Traditional practice, then and now

With Christmas just around the corner, I have been contemplating seasonal customs and traditions. Traditions are important culturally and socially. And as a weaver, it leads me to think about the tradition of hand weaving and how it has changed in our culture and society. Initially, weaving was done out of necessity. Cloth was made for clothes to cover us and keep us warm, and later included house hold items, like blankets, table cloths, and linens. With the evolution of the industrial revolution, it is no longer necessary for us to hand weave fabric for these purposes. We have machines to do this for us now. Machines in modern society have lead to mass produced, low quality throw-away textiles, global out-sourcing, child labour, and slave labour. Machines have changed the entire textile industry and our attitude towards it. The days of hand made cloth for every day use have gone forever. The understanding that hand made cloth was precious, because it took long hours, days or sometimes weeks to complete is no longer relevant. 

So why hand-weave?  It is hard to explain, but those of us who weave would say we do because it is part of us. We are called to do it. It feels necessary. It is essential to bring back the cultural preciousness of this age old practice. To recreate an appreciation for the slow cloth. To have renewed understanding of its meditative, rhythmic, and creative aspects in our daily lives. To reteach the importance of a society built around self sustainability, and to have social circles created around textiles: groups of women making quilts, or gathering for sewing bees, or even family sitting around mending. Making textiles was a way of life, a job, and a responsibility to society. It was a way to express ideas through symbols, pattern and colour.

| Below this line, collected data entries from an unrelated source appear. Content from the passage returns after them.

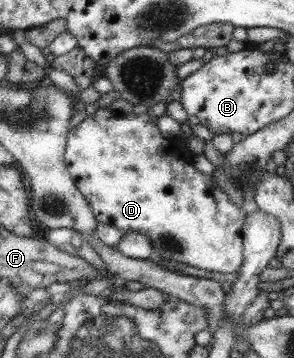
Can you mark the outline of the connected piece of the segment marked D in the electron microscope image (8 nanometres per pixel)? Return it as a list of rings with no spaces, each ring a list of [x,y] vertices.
[[[97,109],[94,114],[86,117],[79,124],[68,129],[63,159],[66,170],[69,172],[74,186],[80,191],[80,194],[83,194],[84,200],[88,202],[88,206],[90,206],[90,210],[92,210],[92,214],[94,214],[94,218],[96,218],[98,223],[113,226],[124,235],[136,232],[136,234],[148,236],[148,242],[152,244],[154,256],[158,256],[166,261],[174,260],[176,262],[182,262],[182,264],[188,264],[188,266],[202,268],[202,270],[209,270],[210,272],[238,272],[240,263],[242,263],[242,241],[240,232],[247,212],[234,205],[234,203],[228,199],[228,195],[212,181],[210,175],[200,173],[192,164],[186,164],[186,180],[184,180],[184,174],[182,174],[184,168],[182,168],[180,150],[176,152],[176,150],[172,148],[170,140],[166,140],[165,137],[160,135],[156,127],[156,122],[158,122],[158,118],[152,116],[152,114],[148,116],[143,115],[141,117],[133,114],[120,115],[108,109]]]

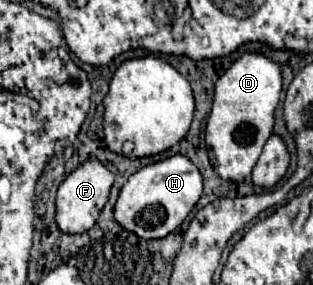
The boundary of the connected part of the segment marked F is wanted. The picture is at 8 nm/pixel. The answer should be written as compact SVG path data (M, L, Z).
M97 159L85 161L75 171L71 171L67 175L67 179L57 189L55 221L57 221L59 231L61 233L83 233L83 231L89 231L95 225L103 205L109 199L109 191L111 191L113 179L115 179L113 173Z

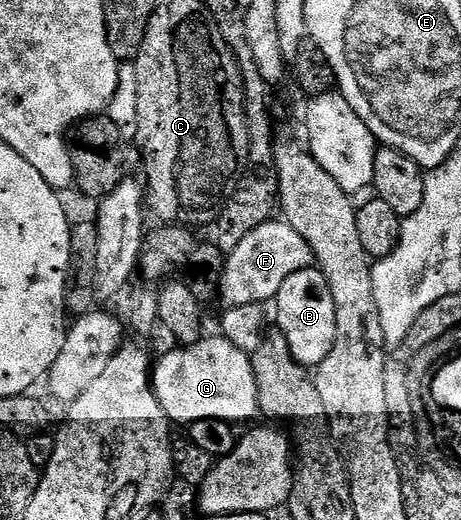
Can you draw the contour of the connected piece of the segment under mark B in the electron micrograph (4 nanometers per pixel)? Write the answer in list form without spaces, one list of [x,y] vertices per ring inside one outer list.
[[[317,266],[305,267],[304,270],[289,275],[284,285],[280,285],[277,303],[278,327],[286,334],[285,346],[294,355],[297,363],[307,369],[317,368],[324,357],[332,353],[332,345],[336,341],[336,313],[329,281]]]

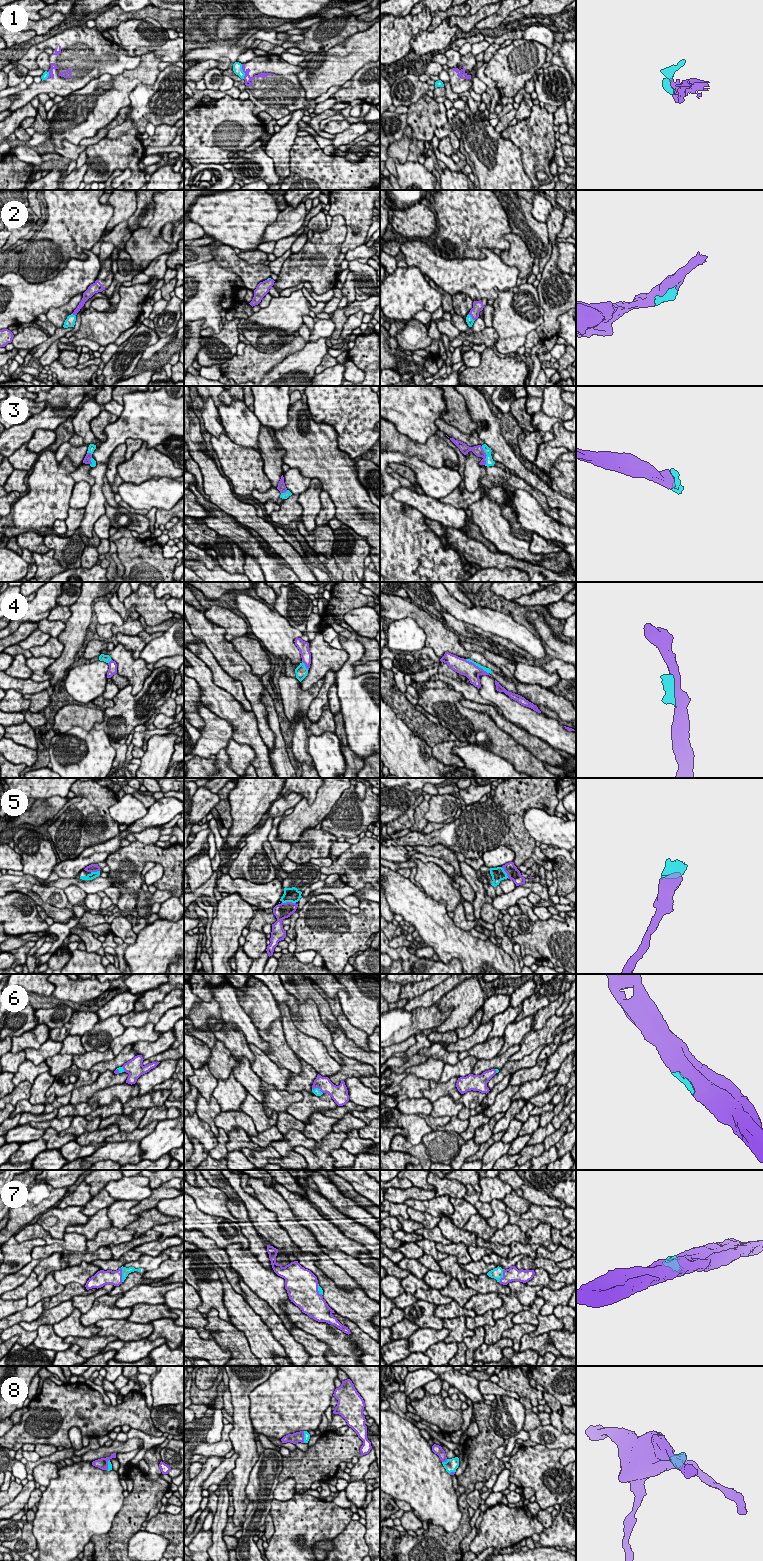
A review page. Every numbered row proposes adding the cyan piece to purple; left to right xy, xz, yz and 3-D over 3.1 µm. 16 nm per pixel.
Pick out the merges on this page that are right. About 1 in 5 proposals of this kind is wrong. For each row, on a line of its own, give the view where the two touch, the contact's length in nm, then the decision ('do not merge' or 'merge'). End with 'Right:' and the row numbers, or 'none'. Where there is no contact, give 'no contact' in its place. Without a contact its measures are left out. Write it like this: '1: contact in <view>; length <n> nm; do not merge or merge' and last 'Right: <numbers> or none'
1: contact in xz; length 240 nm; do not merge
2: contact in yz; length 150 nm; merge
3: contact in yz; length 320 nm; merge
4: contact in yz; length 440 nm; do not merge
5: contact in xz; length 220 nm; merge
6: contact in xz; length 190 nm; merge
7: contact in xy; length 240 nm; merge
8: contact in xz; length 190 nm; merge
Right: 2, 3, 5, 6, 7, 8

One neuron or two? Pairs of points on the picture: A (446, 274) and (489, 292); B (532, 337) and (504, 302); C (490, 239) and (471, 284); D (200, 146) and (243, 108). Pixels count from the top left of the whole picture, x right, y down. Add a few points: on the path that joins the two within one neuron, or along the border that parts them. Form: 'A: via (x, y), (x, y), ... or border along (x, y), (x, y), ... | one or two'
A: via (457, 276), (470, 276), (478, 281) | one
B: border along (535, 329), (527, 334), (523, 345) | two
C: border along (492, 249), (483, 248), (480, 259), (464, 258) | two
D: via (204, 133), (225, 110), (229, 110) | one

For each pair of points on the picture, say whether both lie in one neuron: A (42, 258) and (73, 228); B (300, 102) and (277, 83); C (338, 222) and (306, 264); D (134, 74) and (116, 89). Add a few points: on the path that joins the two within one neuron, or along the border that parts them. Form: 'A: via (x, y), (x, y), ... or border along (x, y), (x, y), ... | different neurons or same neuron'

To be a hand-weaver is to be connected to tradition. You need to learn the techniques and the tricks. You need to understand how to mix colour and pattern. You need to feel the nuances of the yarn, thread and the loom you use.  You need the experience of weavers before you to be able to carry on doing what they did, and what you do. This knowledge has been passed down generation after generation for thousands of years, as hand-weaving has not changed much since it began.

Weavers are carriers of tradition, of ancient skills developed millennia ago. Weavers are guardians of unknown times, keeping connection to our past, and to our ancestors. Weavers lay, thread by thread, a story; the continuation of a knowledge of how it was and how it will be.